_EXERCISE OBJECTIVE_: Return the lines from the start of the data through the line with "ring pip: (146, 214)". Include both of those lines and no others.

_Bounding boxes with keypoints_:
==============================

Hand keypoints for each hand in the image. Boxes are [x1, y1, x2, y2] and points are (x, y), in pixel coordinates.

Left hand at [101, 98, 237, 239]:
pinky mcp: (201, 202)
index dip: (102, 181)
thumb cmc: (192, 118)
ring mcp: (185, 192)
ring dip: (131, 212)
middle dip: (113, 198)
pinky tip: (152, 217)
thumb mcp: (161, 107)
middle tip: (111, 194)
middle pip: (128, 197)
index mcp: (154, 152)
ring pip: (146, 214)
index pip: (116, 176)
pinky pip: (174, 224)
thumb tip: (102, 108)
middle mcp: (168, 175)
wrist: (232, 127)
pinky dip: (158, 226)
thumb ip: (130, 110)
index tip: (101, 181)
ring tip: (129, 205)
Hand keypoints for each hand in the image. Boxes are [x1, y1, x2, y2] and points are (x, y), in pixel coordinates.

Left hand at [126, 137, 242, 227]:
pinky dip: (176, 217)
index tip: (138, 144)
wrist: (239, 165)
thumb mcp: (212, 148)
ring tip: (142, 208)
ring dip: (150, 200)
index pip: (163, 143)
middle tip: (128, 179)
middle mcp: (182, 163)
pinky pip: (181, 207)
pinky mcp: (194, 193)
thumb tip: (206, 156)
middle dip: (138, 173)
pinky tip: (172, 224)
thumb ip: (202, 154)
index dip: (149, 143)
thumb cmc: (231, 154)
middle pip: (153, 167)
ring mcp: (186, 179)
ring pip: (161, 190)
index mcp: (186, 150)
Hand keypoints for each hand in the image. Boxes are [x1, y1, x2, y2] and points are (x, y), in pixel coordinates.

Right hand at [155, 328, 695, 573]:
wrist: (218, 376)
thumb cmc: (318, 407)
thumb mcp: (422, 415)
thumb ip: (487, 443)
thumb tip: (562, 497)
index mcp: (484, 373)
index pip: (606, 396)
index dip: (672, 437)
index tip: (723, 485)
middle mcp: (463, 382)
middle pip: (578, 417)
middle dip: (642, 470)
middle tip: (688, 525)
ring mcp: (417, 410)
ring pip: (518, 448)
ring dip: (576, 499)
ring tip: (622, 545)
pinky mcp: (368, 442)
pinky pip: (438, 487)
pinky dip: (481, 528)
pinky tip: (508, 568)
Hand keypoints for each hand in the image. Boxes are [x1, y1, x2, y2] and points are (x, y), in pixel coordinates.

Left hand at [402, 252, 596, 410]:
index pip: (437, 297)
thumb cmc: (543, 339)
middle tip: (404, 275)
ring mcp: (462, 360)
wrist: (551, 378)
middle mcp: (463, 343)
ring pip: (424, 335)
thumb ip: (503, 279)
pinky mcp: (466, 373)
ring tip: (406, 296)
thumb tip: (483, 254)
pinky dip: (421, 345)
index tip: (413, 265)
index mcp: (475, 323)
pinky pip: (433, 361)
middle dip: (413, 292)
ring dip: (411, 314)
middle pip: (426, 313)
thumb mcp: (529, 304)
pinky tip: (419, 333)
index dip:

==============================

_PROBLEM SOLUTION_:
Hand keypoints for each hand in the image. Boxes are [x1, y1, x2, y2] and points are (x, y), in pixel coordinates.

Left hand at [101, 98, 237, 239]:
pinky mcp: (201, 202)
index dip: (102, 181)
thumb cmc: (192, 118)
ring mcp: (185, 192)
ring dip: (131, 212)
middle dip: (113, 198)
pinky tip: (152, 217)
thumb mcp: (161, 107)
middle tip: (111, 194)
middle pip: (128, 197)
index mcp: (154, 152)
ring pip: (146, 214)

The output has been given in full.